In the material below, find the line with "Ufficio composto dal" and the line with "Une zone d’ombre en action". Output exactly those two lines and all lines between them, leaving out pictures.

________________

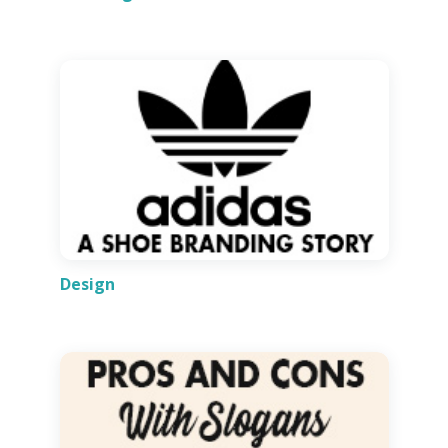
Design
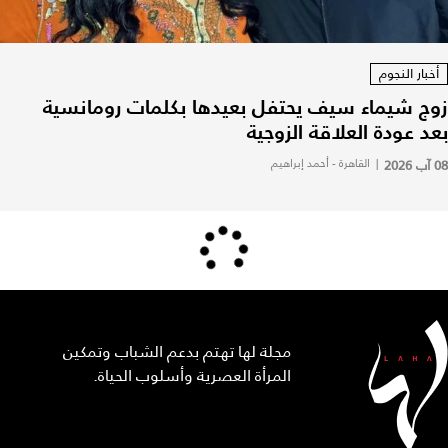
أخبار النجوم
زوج شيماء سيف يحتفل بعيدها بكلمات رومانسية
بعد عودة العلاقة الزوجية
08 آب 2026
|
القاهرة - أحمد إبراهيم
مجلة لها تهتم بدعم الشباب وتمكين
المرأة العصرية وأسلوب الحياة.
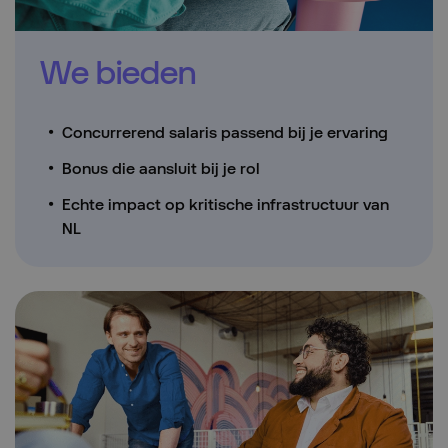
We bieden
Concurrerend salaris passend bij je ervaring
Bonus die aansluit bij je rol
Echte impact op kritische infrastructuur van
NL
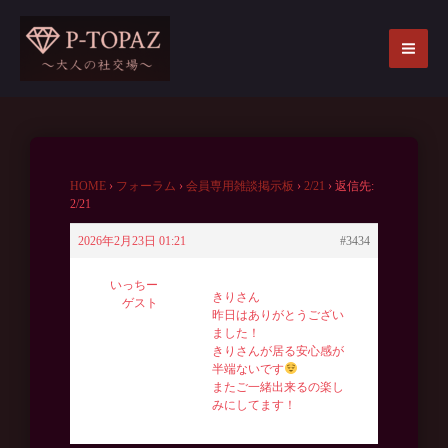
内
容
を
MA
ス
ME
キ
ッ
プ
HOME
›
フォーラム
›
会員専用雑談掲示板
›
2/21
›
返信先:
2/21
2026年2月23日 01:21
#3434
いっちー
きりさん
ゲスト
昨日はありがとうござい
ました！
きりさんが居る安心感が
半端ないです
またご一緒出来るの楽し
みにしてます！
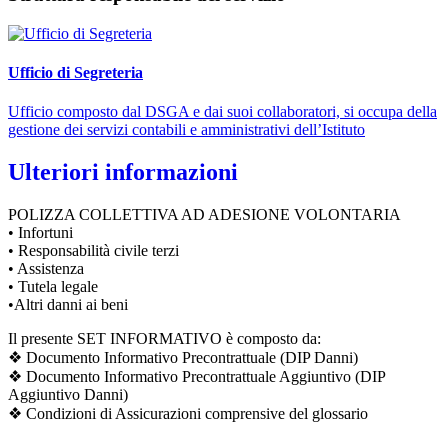
Ufficio di Segreteria
Ufficio composto dal DSGA e dai suoi collaboratori, si occupa della
gestione dei servizi contabili e amministrativi dell’Istituto
Ulteriori informazioni
POLIZZA COLLETTIVA AD ADESIONE VOLONTARIA
• Infortuni
• Responsabilità civile terzi
• Assistenza
• Tutela legale
•Altri danni ai beni
Il presente SET INFORMATIVO è composto da:
❖ Documento Informativo Precontrattuale (DIP Danni)
❖ Documento Informativo Precontrattuale Aggiuntivo (DIP
Aggiuntivo Danni)
❖ Condizioni di Assicurazioni comprensive del glossario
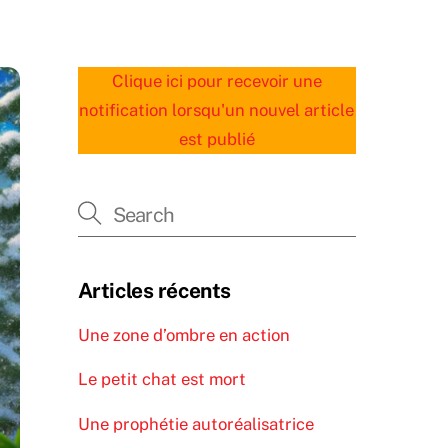
Clique ici pour recevoir une
notification lorsqu'un nouvel article
est publié
Articles récents
Une zone d’ombre en action
Le petit chat est mort
Une prophétie autoréalisatrice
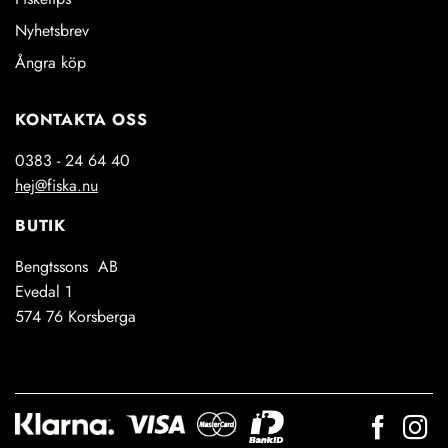
Nyhetsbrev
Ångra köp
KONTAKTA OSS
0383 - 24 64 40
hej@fiska.nu
BUTIK
Bengtssons AB
Evedal 1
574 76 Korsberga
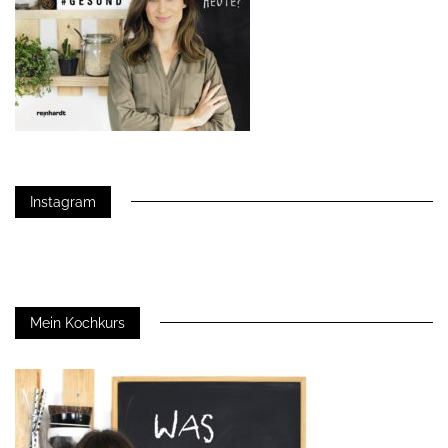
Instagram
Mein Kochkurs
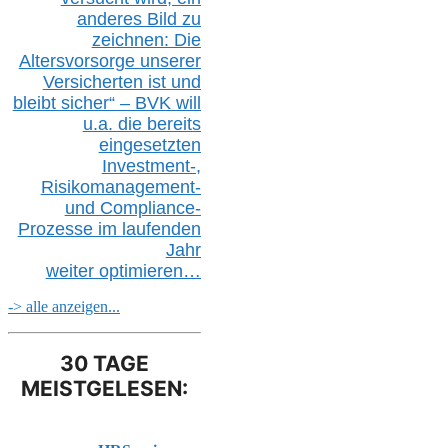
anderes Bild zu
zeichnen: Die
Altersvorsorge unserer
Versicherten ist und
bleibt sicher“ – BVK
will
u.a.
die bereits
eingesetzten
Investment-,
Risikomanagement-
und Compliance-
Prozesse im laufenden
Jahr
weiter
optimieren…
-> alle anzeigen...
30 TAGE
MEISTGELESEN:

________________

RESULT:
Ufficio composto dal DSGA e dai suoi collaboratori, si occupa della
gestione dei servizi contabili e amministrativi dell’Istituto
Ulteriori informazioni
POLIZZA COLLETTIVA AD ADESIONE VOLONTARIA
• Infortuni
• Responsabilità civile terzi
• Assistenza
• Tutela legale
•Altri danni ai beni
Il presente SET INFORMATIVO è composto da:
❖ Documento Informativo Precontrattuale (DIP Danni)
❖ Documento Informativo Precontrattuale Aggiuntivo (DIP
Aggiuntivo Danni)
❖ Condizioni di Assicurazioni comprensive del glossario
Clique ici pour recevoir une
notification lorsqu'un nouvel article
est publié
Articles récents
Une zone d’ombre en action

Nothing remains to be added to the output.